-- Provided data --

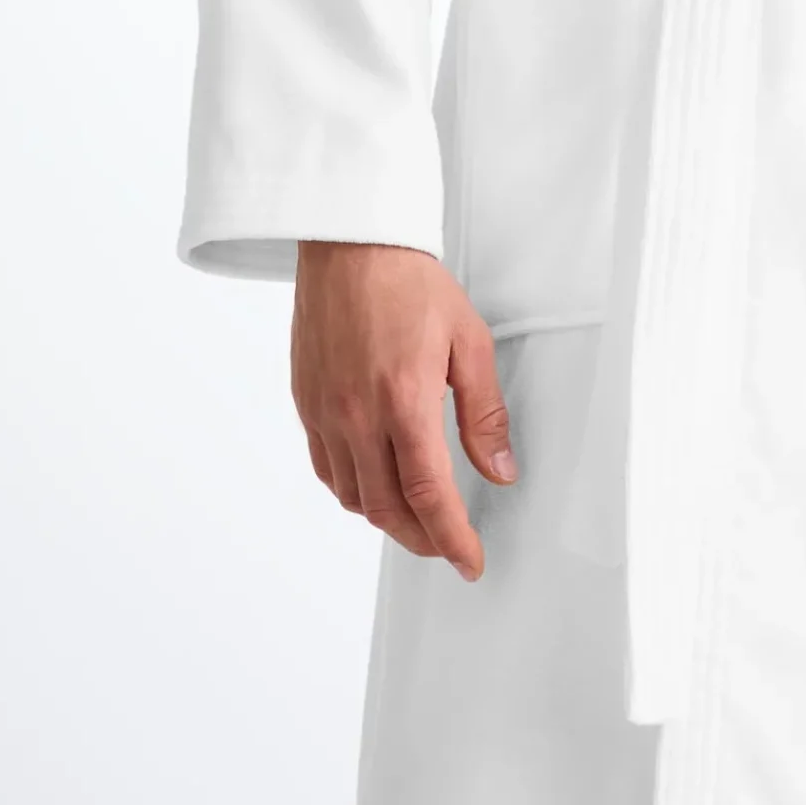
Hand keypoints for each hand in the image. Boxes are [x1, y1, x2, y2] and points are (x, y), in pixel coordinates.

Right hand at [291, 241, 516, 580]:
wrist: (350, 244)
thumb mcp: (468, 341)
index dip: (451, 538)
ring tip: (415, 518)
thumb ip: (484, 413)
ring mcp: (325, 411)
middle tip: (448, 545)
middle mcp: (357, 414)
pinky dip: (352, 490)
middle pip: (388, 507)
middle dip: (422, 538)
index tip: (469, 561)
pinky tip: (373, 483)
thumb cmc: (409, 281)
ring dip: (387, 518)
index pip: (428, 494)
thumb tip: (500, 469)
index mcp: (404, 399)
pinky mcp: (305, 401)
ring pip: (353, 495)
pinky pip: (325, 468)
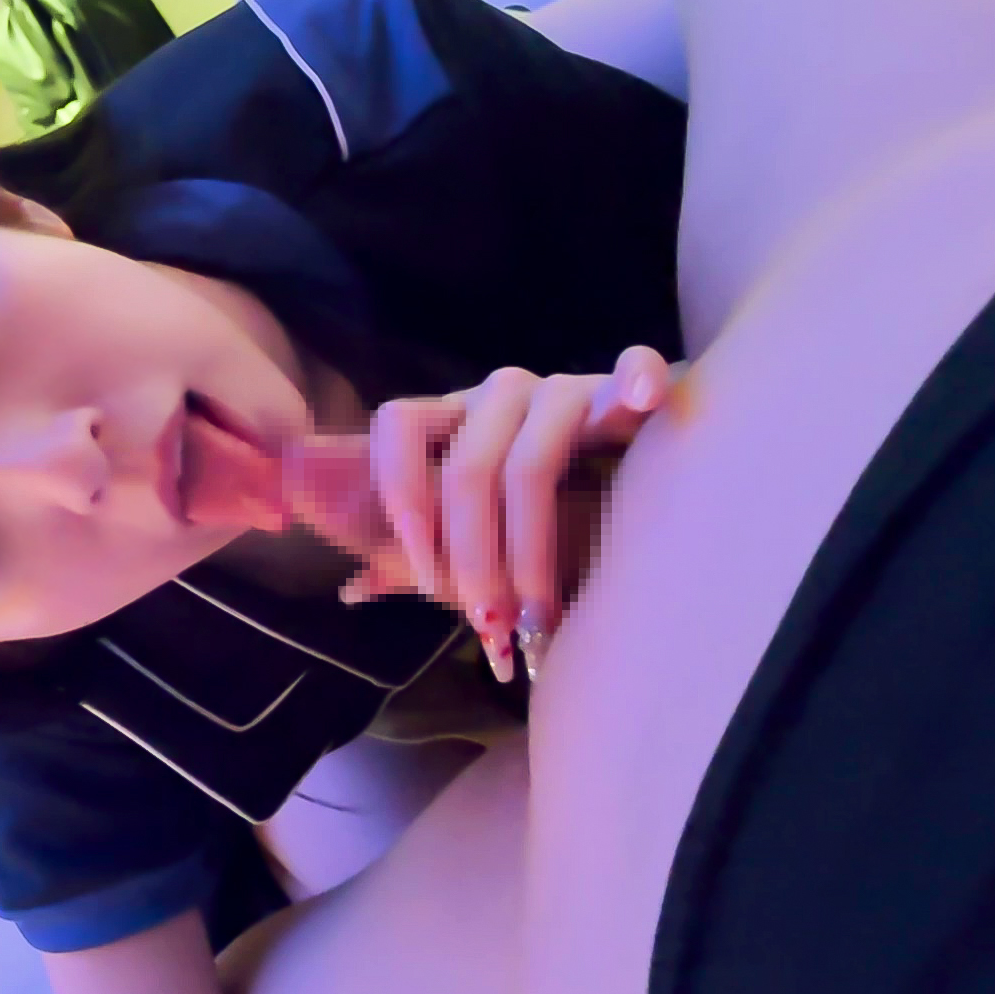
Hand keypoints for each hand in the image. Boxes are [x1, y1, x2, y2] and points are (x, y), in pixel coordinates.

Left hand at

-- Exercise instructions --
Every entry should come back exactly as written, only without images.

-- Reply to the task --
Hand keypoints for each hand in the image. Boxes are [x1, y1, x2, y2] and points are (x, y), in pixel coordinates.

Right hand at [291, 241, 516, 580]:
wrist: (350, 244)
thumb mcp: (468, 341)
index dip: (451, 538)
ring tip: (415, 518)
thumb ip: (484, 413)
ring mcp: (325, 411)
middle tip: (448, 545)
middle mcp: (357, 414)
pinky dip: (352, 490)
middle pip: (388, 507)
middle dip: (422, 538)
index tip: (469, 561)
pinky tip: (373, 483)
thumb cmc: (409, 281)
ring dip: (387, 518)
index pip: (428, 494)
thumb tip: (500, 469)
index mcp: (404, 399)
pinky mcp: (305, 401)
ring pip: (353, 495)
pinky pip: (325, 468)
Hand keypoints for each hand in the image. Boxes are [x1, y1, x2, y2] and points are (x, y), in pixel coordinates.

Left hand at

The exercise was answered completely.